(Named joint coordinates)
*** Begin section ***

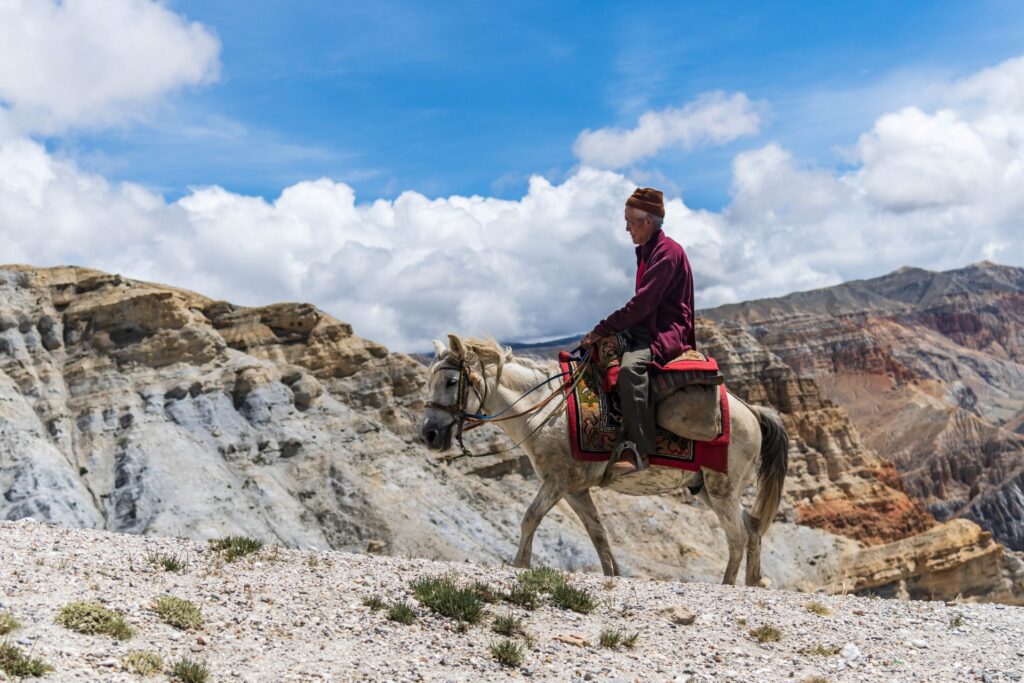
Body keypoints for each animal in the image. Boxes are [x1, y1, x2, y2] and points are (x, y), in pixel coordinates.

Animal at [419, 334, 789, 586]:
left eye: (451, 381)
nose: (429, 435)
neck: (546, 410)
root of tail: (751, 410)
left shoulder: (558, 482)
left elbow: (530, 518)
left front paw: (520, 565)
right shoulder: (575, 490)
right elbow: (598, 533)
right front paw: (613, 574)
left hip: (722, 487)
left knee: (737, 537)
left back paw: (728, 585)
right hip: (709, 490)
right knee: (752, 526)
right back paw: (754, 582)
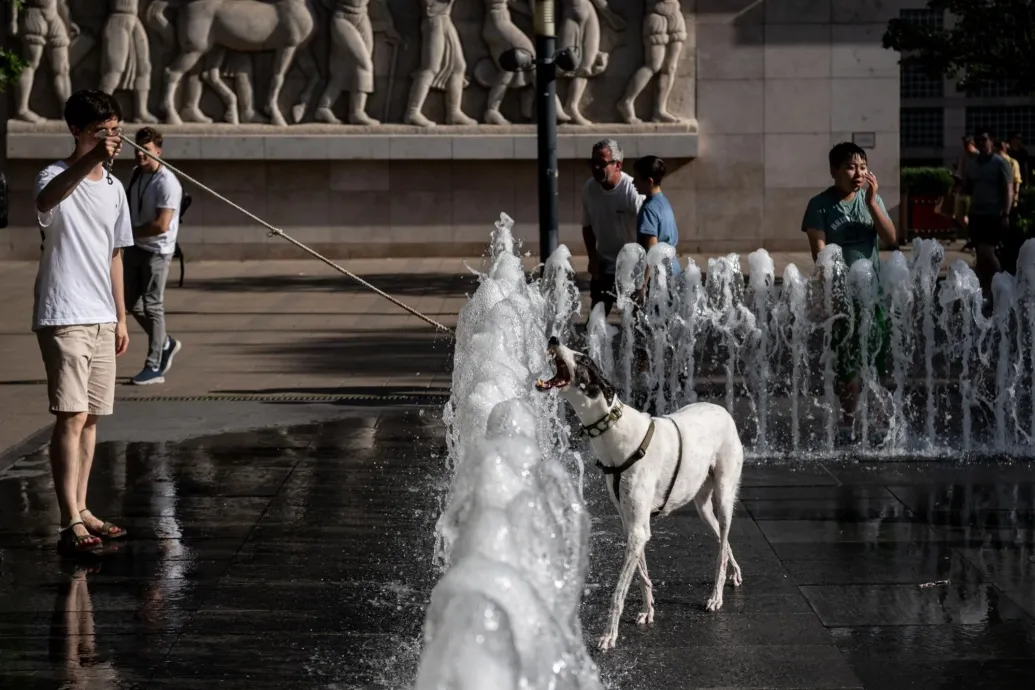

*** End section ***

*DIRECTIONS:*
Copy each line in the entries above where the word "left" shows up.

*REPLY TO THE TASK:*
left eye: (451, 381)
left shoulder: (558, 482)
left elbow: (530, 518)
left front paw: (520, 565)
left hip: (722, 487)
left knee: (737, 537)
left back paw: (728, 585)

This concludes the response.